Remember 15 years ago on New Years Day? Both ABC and NBC televised tripleheaders, while CBS added the Cotton Bowl, meaning that throughout the day, it was a football smorgasbord, with game after game. If one game sucked, just change the channel.
The Football Bowl Association tries to defend the bowl "tradition" by pointing out the value of the teams who make hospital visits in bowl cities. True, that's a side benefit. But that's only in a handful of warm weather bowl cities. Certainly, there's something to be said about acts of charity, but those acts of charity aren't directly the result of bowl games. If teams were playing closer to home, perhaps in a playoff system or NIT format, these same opportunities would be available nationwide, not just in cities that host bowls.
Fans certainly are rejecting bowl games this season, with a few exceptions where the matchup or local situation makes the game more compelling and worth the premium cost of traveling during the holiday period. Nebraska didn't sell out there allotment; undesirable matchup means fewer fans. The economy is an issue, but the economy was worse in 2009, when Husker fans flocked to San Diego.

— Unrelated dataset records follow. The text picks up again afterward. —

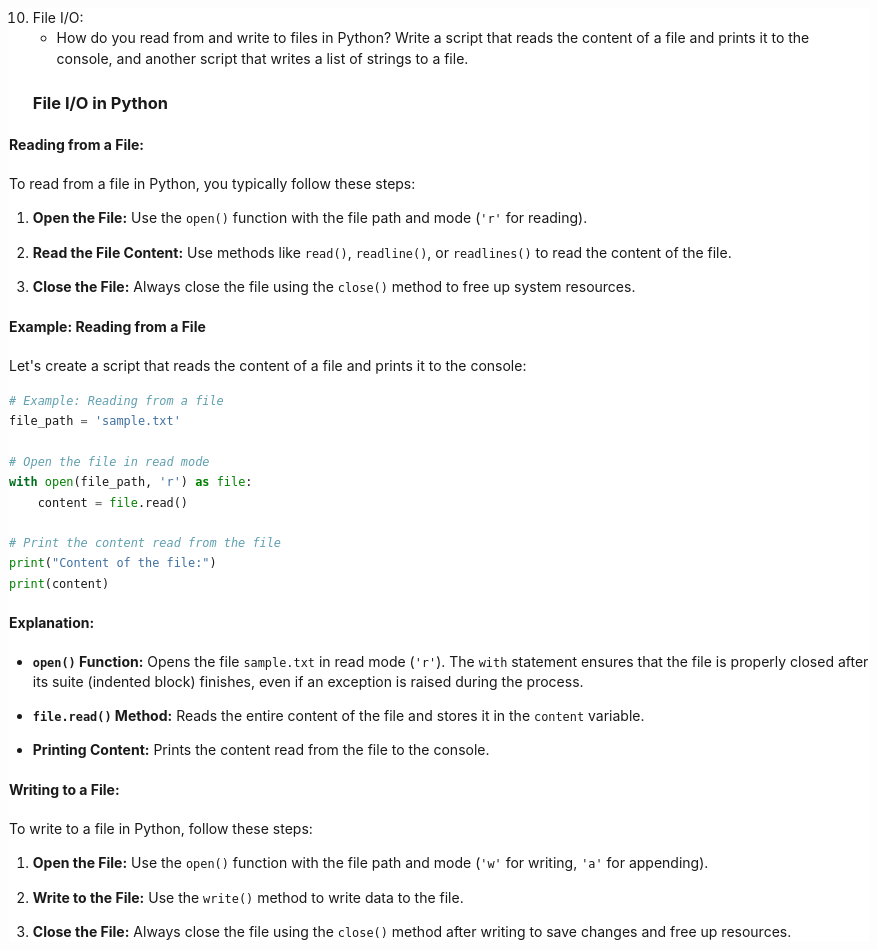 10. File I/O:
    - How do you read from and write to files in Python? Write a script that reads the content of a file and prints it to the console, and another script that writes a list of strings to a file.
    ### File I/O in Python

#### Reading from a File:

To read from a file in Python, you typically follow these steps:

1. **Open the File:** Use the `open()` function with the file path and mode (`'r'` for reading).

2. **Read the File Content:** Use methods like `read()`, `readline()`, or `readlines()` to read the content of the file.

3. **Close the File:** Always close the file using the `close()` method to free up system resources.

#### Example: Reading from a File

Let's create a script that reads the content of a file and prints it to the console:

```python
# Example: Reading from a file
file_path = 'sample.txt'

# Open the file in read mode
with open(file_path, 'r') as file:
    content = file.read()

# Print the content read from the file
print("Content of the file:")
print(content)
```

#### Explanation:

- **`open()` Function:** Opens the file `sample.txt` in read mode (`'r'`). The `with` statement ensures that the file is properly closed after its suite (indented block) finishes, even if an exception is raised during the process.

- **`file.read()` Method:** Reads the entire content of the file and stores it in the `content` variable.

- **Printing Content:** Prints the content read from the file to the console.

#### Writing to a File:

To write to a file in Python, follow these steps:

1. **Open the File:** Use the `open()` function with the file path and mode (`'w'` for writing, `'a'` for appending).

2. **Write to the File:** Use the `write()` method to write data to the file.

3. **Close the File:** Always close the file using the `close()` method after writing to save changes and free up resources.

I think this is something that'll change eventually. The risk of these matchups is going to the schools, who have to commit to buying these tickets. Nobody forced these teams to accept bowl bids, though you have to admit that it would be nearly impossible to reject a bowl bid if it were offered. Even at these losses.
But the correct alternative will eventually emerge. A playoff system based on home playoff sites up until the final game means better attendance, as larger stadiums and reduced travel for fans means more people can attend. And an NIT type system where teams who don't qualify for the playoffs get to play a game, but freed from the restrictions of the bowl system.
I understand why ESPN loves the bowls. They control them, and they are a source of cheap holiday programming, as most bowls pay far less than teams receive for road games. But it's not a sustainable model; in the end, schools can't afford to subsidize the bowl system and pay ESPN for the privilege of getting a game televised in the middle of the holiday week.
There has to be a better way than what we've got.